Plus de dix mois et demi après la catastrophe écologique qui a ravagé l’environnement maritime des provinces du Centre-Vietnam, une part de la population sinistrée est loin d’être satisfaite et la colère gronde encore dans certaines agglomérations de pêcheurs n’ayant encore reçu aucune indemnisation. C’est le cas pour la paroisse de Song Ngoc, dans le diocèse de Vinh.
A l’appel du curé de la paroisse, le P. Jean-Baptiste Nguyên Dinh Thuc, le 14 février dernier, un groupe de 1.000 personnes issues des diverses communes que rassemble la paroisse avait décidé de se déplacer en cortège jusqu’à la bourgade de Ky Anh, siège du tribunal populaire local, à quelque 150 km de là, pour y déposer une plainte contre le centre industriel taïwanais Formosa, responsable de la catastrophe. Dans l’après-midi, alors que le cortège avait encore une longue route à faire, diverses forces de l’ordre associées ont lancé des attaques très violentes contre les manifestants, en blessant un grand nombre, dont le curé de la paroisse qui conduisait la manifestation. Plusieurs manifestants ont été arrêtés et détenus.
Au lendemain de cette violente répression subie par un millier de catholiques vietnamiens, le président de la Conférence des évêques catholiques du Vietnam, Mgr Joseph Nguyên Chin Linh, s’est livré à un exercice délicat. Il fallait d’une part justifier la résistance obstinée des catholiques du Centre-Vietnam à l’injustice qu’ils subissent : leur lutte, a-t-il affirmé, n’est pas de nature politique, mais animée par la justice et la paix. Mais en même temps, il devait montrer que le prétendu silence de la Conférence épiscopale sur le sujet était en réalité une discrétion cachant une certaine activité.
“La Conférence épiscopale considère que la catastrophe environnementale est un événement qui doit être pris en considération.
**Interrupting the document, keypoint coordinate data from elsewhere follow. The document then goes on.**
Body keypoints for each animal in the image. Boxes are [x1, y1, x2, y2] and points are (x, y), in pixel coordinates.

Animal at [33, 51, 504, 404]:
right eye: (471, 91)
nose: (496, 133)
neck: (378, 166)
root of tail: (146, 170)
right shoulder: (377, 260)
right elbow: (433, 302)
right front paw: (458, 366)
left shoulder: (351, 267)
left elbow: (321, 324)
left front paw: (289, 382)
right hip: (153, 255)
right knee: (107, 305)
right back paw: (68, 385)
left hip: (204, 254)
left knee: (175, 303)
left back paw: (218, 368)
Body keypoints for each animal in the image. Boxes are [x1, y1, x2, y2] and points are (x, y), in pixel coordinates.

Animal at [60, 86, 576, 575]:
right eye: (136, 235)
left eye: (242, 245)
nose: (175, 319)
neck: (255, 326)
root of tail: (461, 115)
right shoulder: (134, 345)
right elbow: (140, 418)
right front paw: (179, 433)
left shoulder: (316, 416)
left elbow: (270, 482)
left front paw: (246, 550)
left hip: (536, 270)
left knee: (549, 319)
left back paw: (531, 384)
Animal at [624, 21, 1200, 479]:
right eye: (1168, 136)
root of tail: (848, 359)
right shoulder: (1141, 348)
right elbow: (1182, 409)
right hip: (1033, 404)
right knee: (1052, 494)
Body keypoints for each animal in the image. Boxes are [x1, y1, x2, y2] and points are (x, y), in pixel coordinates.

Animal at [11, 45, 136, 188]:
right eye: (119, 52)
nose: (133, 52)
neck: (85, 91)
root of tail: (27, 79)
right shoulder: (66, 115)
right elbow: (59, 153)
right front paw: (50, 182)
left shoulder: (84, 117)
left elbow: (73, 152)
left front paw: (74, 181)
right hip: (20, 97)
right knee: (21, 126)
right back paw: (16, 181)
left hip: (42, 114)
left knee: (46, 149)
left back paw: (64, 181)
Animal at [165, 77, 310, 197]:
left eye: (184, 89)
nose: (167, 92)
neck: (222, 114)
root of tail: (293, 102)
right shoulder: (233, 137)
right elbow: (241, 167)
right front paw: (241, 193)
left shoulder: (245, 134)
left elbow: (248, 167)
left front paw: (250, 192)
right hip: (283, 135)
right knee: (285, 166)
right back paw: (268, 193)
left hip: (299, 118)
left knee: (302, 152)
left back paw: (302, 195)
A la place qui est la nôtre ou encore lorsque nous avons l’occasion d’échanger avec les autorités de l’Etat, nous disons que la lutte menée par nos compatriotes catholiques n’est pas de nature politique, mais qu’elle est seulement inspirée par la justice et la paix ! (…) on ne peut pas dire que la Conférence soit entièrement silencieuse sur ce sujet. Mais lorsqu’elle fait connaître son opinion, elle doit être mesurée et sage afin de ne pas créer d’incidents regrettables. C’est tout ce que je puis dire en ce moment.“
Les réactions indignées et les condamnations se sont multipliées sur les blogs, sites et journaux électroniques indépendants. Sans surprise, la presse officielle présente une version très différente des événements. Elle attribue l’initiative des heurts aux manifestants et particulièrement au curé de paroisse qui les conduisait. Le 15 février, soit au lendemain des événements, la Commission ‘Justice et Paix’ du diocèse de Vinh a fait paraître un communiqué sans concession. Après avoir soigneusement décrit les faits, la commission accuse directement les hauts fonctionnaires de Sécurité provinciale d’avoir tendu un piège aux manifestants quelque 20 km après le départ du cortège et d’avoir organisé sciemment le tabassage du prêtre et des manifestants. Selon le communiqué, ces hauts responsables étaient présents sur le terrain lors des heurts. La Commission ‘Justice et Paix’ du diocèse dirigé par Mgr Paul Nguyên Thai Hop condamne la manipulation de la presse officielle par les autorités provinciales qui se servent des médias contrôlés par elles pour diffuser calomnies et descriptions mensongères des faits. Le communiqué affirme enfin que les manifestants ne faisaient qu’exercer un droit qui leur est reconnu par la Constitution, à savoir porter plainte.
Le texte du communiqué a été mis en ligne par Vietcatholic News, le 15 février dernier. La rédaction d’Eglises d’Asie a traduit le texte du vietnamien en français et l’a mis en ligne sur son site.